This is worth reading for a point I want to talk about today.
This kind of character smear ("he's not in his right mind," pronounced a 25-year-old who sort of knows him) is reserved for people who don't matter in the world of establishment journalists -- i.e., people without power or standing in Washington and, especially, those whom American Government authorities scorn. In official Washington, Assange is a contemptible loser -- the Pentagon hates him and wants him destroyed, and therefore the "reporters" who rely on, admire and identify with Pentagon officials immediately adopt that perspective -- and that's why he was the target of this type of attack. After I wrote my criticism of this article on Monday, I was contacted by Burns' co-writer, Ravi Somaiya, who defended this article from my criticisms. I agreed to keep the exchange off-the-record at his insistence -- and I will do so -- but that was the question I kept asking: point to any instance where the NYT ever subjected Someone Who Matters in Washington to this kind of personality and mental health trashing based on the gossip and condemnation of associates. It does not exist.

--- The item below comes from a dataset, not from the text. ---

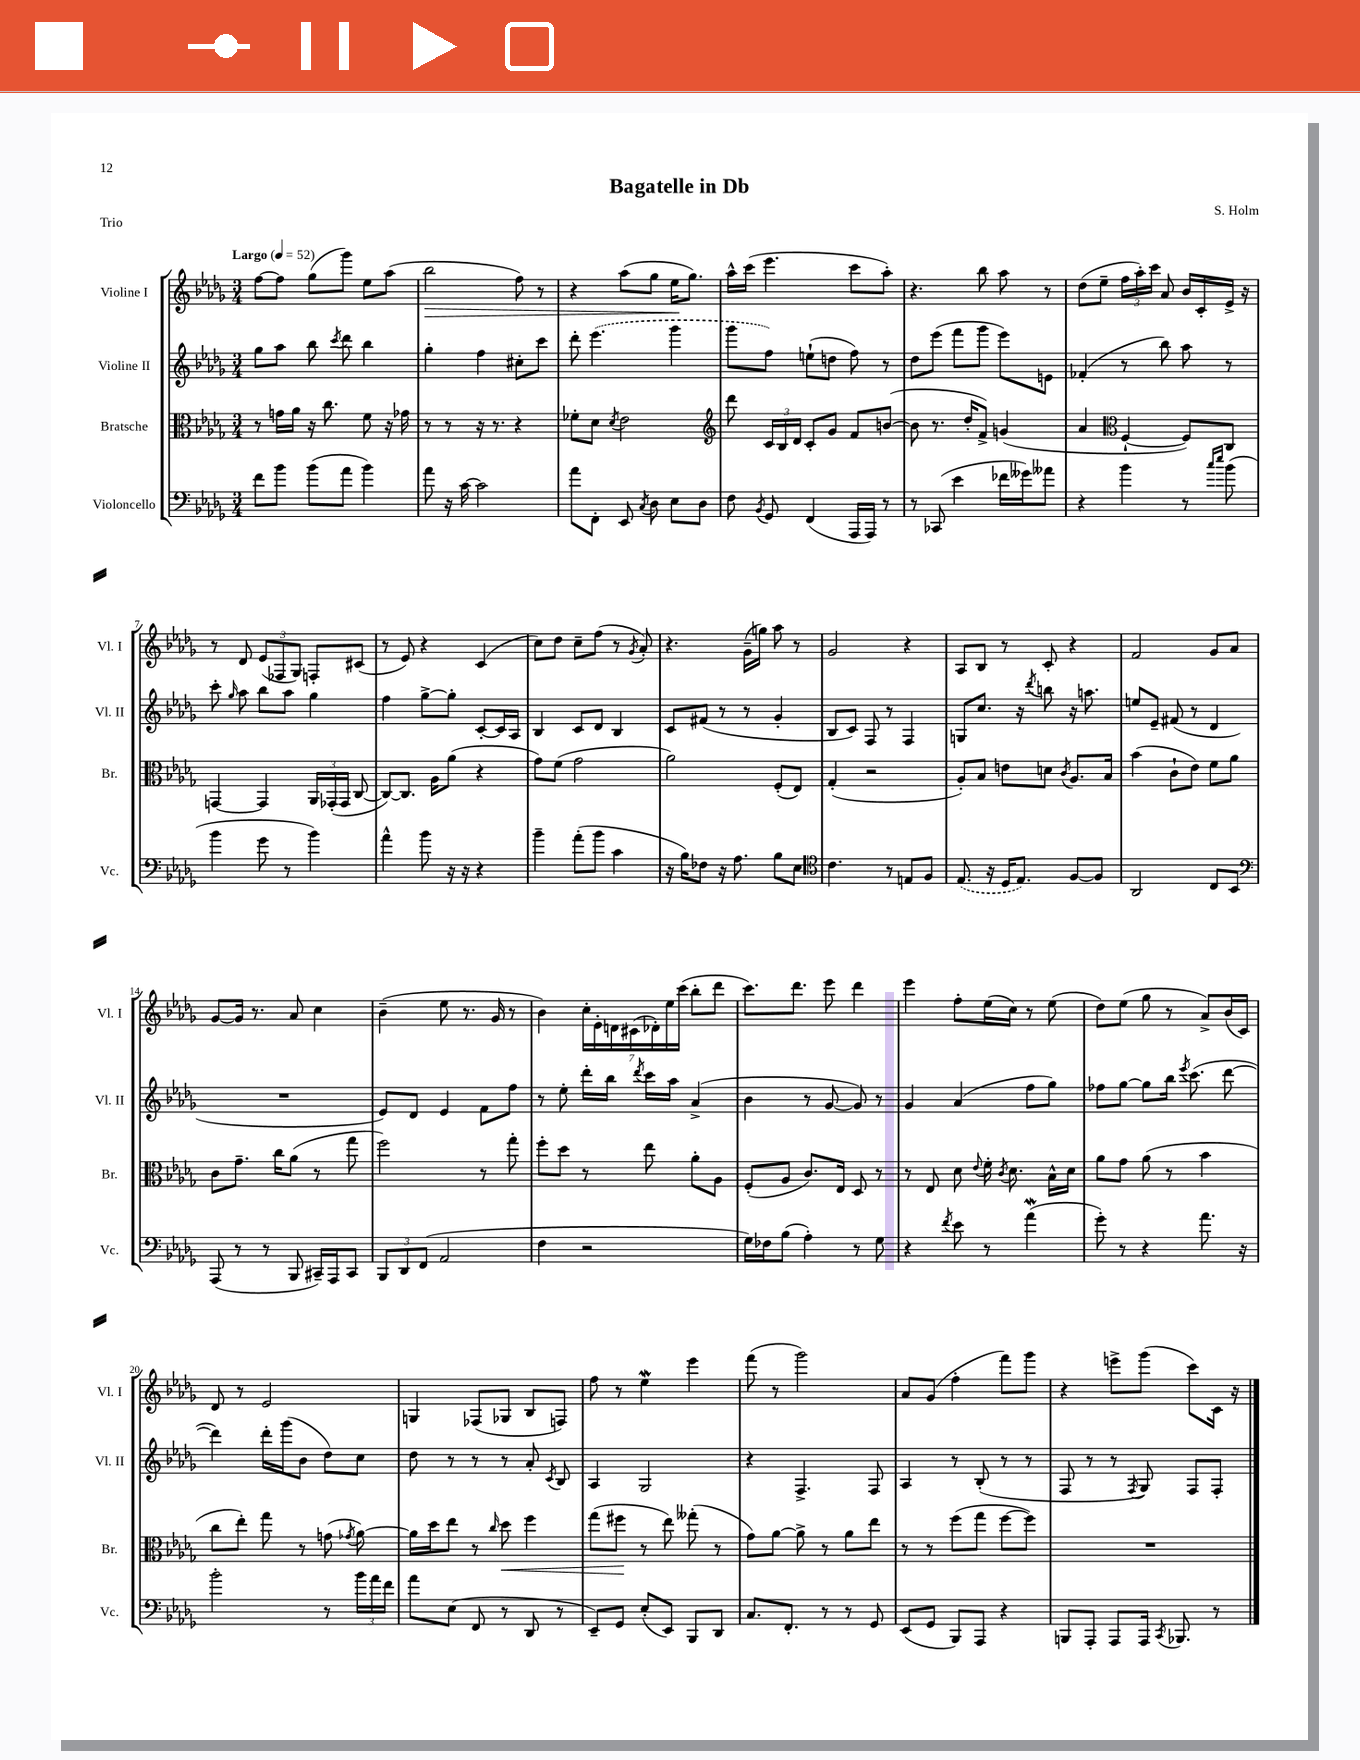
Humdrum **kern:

If you had read the long-ass bullshit piece, it detailed all of his ways that Julian Assange - an enemy and target of the US Government's butthurt defensive stance via all those leaks Assange Wiki'd - is crazy and dangerously paranoid. Of the government. Who hates him. For leaking government documents. And he's crazy for thinking this way. Aaaaaaaaaaaaahyup.
This seriously isn't the New York Times' only stint of pulling this kind of ridiculous bullshit. I recall - admidst tears of laughter and holding my sides - the time when New York Times (though strangely not Burns) had a wonderful, tear-jerking ten page narrative about what a nice guy Glenn Beck is.
In person, Beck is sheepish and approachable, betraying none of the grandiosity or bluster you might expect from a man who predicted “the next Great Awakening” to a few hundred thousand people in late August at the Lincoln Memorial or who declared last year that the president has a “deep-seated hatred for white people or the white culture.” He wore a blue dress shirt tucked into jeans and brown loafers, which he kicked off as soon as he sat down. He showed little interest in the results from primary elections held the day before — upsets in Delaware and New York for Tea Party candidates whose followers often invoke Beck and Palin as spiritual leaders and even promote them as a prospective presidential ticket in 2012.
You can tell the writer in this instance is trying as hard as he can to be nice to Glenn Beck, but it comes off as needlessly neutral. Glenn Beck is the same guy who has no concept of how fair use works and insinuates outright that Disney just doesn't care about it. This is the same guy who blames everything he can on immigrants, be it blacks or latinos. This is the same guy who had his rally to restore racism on the same day as MLK's speech, and even though it was sheer apathy, he called it 'divine providence' and touted that God wished it to be so.
Being nice to Glenn Beck is not the same as trying to make Julian Assange look like a nut, but this is the kind of thing the New York Times has had prior experience with. Painting people who are outright full of shit like they're nice, approachable, decent people despite all that awful stuff you hear in their own radio show that they own that comes out of their mouth is right up the same alley as painting a ballsy, honest rebel like a nut.